### TASK TO CARRY OUT
Everything from the first line of the records below through the line containing "Figure 3: One" is to be retyped exactly; leave out the rest.

---------- DATA SUPPLIED ----------

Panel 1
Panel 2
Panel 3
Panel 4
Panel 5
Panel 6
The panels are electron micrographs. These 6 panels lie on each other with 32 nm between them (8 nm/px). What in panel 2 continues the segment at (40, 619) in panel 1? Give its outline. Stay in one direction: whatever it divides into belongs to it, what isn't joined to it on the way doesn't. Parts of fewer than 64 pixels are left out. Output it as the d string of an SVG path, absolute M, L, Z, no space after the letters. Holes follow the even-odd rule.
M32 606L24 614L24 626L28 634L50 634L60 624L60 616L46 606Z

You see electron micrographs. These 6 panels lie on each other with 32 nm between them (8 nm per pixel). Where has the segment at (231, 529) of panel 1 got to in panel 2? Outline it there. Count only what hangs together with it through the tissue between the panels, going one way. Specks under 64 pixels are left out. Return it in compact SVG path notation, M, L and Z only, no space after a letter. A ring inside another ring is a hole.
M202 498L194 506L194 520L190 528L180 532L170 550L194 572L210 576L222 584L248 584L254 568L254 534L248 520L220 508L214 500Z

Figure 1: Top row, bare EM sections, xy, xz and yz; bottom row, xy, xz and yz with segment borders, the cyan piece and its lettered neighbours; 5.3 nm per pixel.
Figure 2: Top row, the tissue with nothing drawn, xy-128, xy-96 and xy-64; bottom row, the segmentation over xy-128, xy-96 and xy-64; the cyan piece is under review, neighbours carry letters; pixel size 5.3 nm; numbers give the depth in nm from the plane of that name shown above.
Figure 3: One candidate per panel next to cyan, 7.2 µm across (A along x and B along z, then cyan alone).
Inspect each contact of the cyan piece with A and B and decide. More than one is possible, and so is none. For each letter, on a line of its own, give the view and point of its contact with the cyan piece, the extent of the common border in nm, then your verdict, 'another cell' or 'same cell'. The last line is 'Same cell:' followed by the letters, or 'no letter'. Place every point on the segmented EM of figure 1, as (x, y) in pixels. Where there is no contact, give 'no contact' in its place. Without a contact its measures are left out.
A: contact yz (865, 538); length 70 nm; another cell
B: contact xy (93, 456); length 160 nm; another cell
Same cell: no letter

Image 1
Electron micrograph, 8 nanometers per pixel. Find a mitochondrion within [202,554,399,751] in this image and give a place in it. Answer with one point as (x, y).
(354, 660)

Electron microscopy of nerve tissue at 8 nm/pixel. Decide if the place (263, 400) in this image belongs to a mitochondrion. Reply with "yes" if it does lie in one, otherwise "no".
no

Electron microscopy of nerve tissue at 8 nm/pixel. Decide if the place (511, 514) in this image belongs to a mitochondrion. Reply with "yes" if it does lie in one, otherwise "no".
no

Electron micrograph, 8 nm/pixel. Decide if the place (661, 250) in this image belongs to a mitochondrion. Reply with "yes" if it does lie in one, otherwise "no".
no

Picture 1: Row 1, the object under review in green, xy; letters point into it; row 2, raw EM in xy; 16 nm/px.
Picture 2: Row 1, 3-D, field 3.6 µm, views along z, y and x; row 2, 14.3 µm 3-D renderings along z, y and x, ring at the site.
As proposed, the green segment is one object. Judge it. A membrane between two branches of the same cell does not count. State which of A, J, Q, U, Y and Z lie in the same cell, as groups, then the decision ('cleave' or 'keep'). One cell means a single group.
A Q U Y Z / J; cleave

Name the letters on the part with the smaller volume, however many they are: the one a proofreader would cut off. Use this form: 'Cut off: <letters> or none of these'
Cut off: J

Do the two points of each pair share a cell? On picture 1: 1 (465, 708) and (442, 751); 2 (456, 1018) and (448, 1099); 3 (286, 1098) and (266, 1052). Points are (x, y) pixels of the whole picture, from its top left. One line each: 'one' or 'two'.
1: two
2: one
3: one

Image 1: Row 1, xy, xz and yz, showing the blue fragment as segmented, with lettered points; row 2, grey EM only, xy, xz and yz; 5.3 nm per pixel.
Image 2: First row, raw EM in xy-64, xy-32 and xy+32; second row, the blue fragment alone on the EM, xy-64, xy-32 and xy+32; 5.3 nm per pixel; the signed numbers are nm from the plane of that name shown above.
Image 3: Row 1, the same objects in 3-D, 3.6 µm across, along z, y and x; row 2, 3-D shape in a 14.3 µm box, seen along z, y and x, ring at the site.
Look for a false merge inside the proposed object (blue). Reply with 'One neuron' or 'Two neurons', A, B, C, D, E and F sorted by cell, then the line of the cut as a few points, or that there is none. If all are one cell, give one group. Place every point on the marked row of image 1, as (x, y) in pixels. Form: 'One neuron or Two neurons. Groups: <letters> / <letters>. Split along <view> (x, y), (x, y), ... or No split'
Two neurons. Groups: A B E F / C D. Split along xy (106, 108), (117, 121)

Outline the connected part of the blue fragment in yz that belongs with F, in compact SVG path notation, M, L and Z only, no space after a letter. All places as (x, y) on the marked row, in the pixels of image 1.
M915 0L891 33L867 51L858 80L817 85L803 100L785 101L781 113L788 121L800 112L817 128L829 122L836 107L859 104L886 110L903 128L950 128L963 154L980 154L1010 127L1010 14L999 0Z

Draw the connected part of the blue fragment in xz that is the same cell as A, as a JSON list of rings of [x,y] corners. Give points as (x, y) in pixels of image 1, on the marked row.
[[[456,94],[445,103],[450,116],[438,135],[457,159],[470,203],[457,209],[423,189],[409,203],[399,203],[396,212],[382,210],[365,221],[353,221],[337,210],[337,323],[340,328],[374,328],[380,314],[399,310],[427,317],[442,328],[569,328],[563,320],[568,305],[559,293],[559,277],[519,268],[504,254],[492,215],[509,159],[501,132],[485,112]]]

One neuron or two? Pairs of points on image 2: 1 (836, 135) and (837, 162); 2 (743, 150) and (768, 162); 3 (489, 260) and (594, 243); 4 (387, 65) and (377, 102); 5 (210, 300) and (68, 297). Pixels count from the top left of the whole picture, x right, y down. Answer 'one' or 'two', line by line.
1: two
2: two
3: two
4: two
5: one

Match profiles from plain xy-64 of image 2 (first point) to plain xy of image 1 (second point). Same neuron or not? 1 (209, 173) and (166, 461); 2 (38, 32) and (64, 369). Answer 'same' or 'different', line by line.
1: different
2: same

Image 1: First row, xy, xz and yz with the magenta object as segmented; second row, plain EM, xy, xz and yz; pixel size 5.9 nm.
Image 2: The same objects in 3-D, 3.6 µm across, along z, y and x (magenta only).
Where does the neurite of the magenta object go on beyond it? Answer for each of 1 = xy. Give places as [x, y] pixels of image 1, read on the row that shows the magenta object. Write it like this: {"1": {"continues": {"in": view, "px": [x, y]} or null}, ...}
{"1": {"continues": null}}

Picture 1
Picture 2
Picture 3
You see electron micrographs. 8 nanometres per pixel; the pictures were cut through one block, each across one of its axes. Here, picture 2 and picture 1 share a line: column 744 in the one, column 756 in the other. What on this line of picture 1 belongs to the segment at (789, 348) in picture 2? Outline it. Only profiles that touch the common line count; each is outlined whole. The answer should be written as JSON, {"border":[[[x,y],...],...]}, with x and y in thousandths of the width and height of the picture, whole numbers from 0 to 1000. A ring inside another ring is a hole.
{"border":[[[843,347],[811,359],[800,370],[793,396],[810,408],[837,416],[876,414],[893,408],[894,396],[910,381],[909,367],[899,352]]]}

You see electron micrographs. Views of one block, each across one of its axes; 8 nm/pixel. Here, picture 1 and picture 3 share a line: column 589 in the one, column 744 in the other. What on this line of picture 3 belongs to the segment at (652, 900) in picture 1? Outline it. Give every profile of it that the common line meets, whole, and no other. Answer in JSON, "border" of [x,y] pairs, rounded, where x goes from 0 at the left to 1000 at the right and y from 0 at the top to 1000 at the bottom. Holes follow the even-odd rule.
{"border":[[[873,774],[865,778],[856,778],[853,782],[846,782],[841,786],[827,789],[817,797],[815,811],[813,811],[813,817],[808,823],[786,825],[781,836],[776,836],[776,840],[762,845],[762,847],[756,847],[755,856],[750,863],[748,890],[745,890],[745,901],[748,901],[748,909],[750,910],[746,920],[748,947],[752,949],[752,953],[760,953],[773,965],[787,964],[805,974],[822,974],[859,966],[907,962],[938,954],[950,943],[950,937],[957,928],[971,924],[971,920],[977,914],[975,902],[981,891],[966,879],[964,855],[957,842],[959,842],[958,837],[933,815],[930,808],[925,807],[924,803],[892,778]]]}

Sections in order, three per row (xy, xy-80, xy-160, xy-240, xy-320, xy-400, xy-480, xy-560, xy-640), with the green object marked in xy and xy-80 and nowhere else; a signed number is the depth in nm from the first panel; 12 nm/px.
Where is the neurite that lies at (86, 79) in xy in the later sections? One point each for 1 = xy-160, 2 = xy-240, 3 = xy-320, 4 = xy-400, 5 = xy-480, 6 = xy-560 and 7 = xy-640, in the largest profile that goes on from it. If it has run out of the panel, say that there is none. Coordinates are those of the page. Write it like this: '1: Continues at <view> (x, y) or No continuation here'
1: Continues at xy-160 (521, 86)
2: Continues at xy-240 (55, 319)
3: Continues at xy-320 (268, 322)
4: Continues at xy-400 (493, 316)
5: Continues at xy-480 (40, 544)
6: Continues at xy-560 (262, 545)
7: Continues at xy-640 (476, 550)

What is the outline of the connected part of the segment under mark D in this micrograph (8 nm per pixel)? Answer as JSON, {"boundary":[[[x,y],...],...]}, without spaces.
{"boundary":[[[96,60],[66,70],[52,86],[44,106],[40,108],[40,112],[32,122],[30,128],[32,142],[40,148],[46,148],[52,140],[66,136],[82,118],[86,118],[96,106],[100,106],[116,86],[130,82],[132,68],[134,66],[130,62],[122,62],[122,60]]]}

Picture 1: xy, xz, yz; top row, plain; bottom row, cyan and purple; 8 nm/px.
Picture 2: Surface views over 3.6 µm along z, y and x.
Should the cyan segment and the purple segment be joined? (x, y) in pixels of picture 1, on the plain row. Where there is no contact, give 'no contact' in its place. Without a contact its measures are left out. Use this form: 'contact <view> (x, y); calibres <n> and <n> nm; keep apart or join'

----------

### COMPLETED EXERCISE
Panel 1
Panel 2
Panel 3
Panel 4
Panel 5
Panel 6
The panels are electron micrographs. These 6 panels lie on each other with 32 nm between them (8 nm/px). What in panel 2 continues the segment at (40, 619) in panel 1? Give its outline. Stay in one direction: whatever it divides into belongs to it, what isn't joined to it on the way doesn't. Parts of fewer than 64 pixels are left out. Output it as the d string of an SVG path, absolute M, L, Z, no space after the letters. Holes follow the even-odd rule.
M32 606L24 614L24 626L28 634L50 634L60 624L60 616L46 606Z

You see electron micrographs. These 6 panels lie on each other with 32 nm between them (8 nm per pixel). Where has the segment at (231, 529) of panel 1 got to in panel 2? Outline it there. Count only what hangs together with it through the tissue between the panels, going one way. Specks under 64 pixels are left out. Return it in compact SVG path notation, M, L and Z only, no space after a letter. A ring inside another ring is a hole.
M202 498L194 506L194 520L190 528L180 532L170 550L194 572L210 576L222 584L248 584L254 568L254 534L248 520L220 508L214 500Z

Figure 1: Top row, bare EM sections, xy, xz and yz; bottom row, xy, xz and yz with segment borders, the cyan piece and its lettered neighbours; 5.3 nm per pixel.
Figure 2: Top row, the tissue with nothing drawn, xy-128, xy-96 and xy-64; bottom row, the segmentation over xy-128, xy-96 and xy-64; the cyan piece is under review, neighbours carry letters; pixel size 5.3 nm; numbers give the depth in nm from the plane of that name shown above.
Figure 3: One candidate per panel next to cyan, 7.2 µm across (A along x and B along z, then cyan alone).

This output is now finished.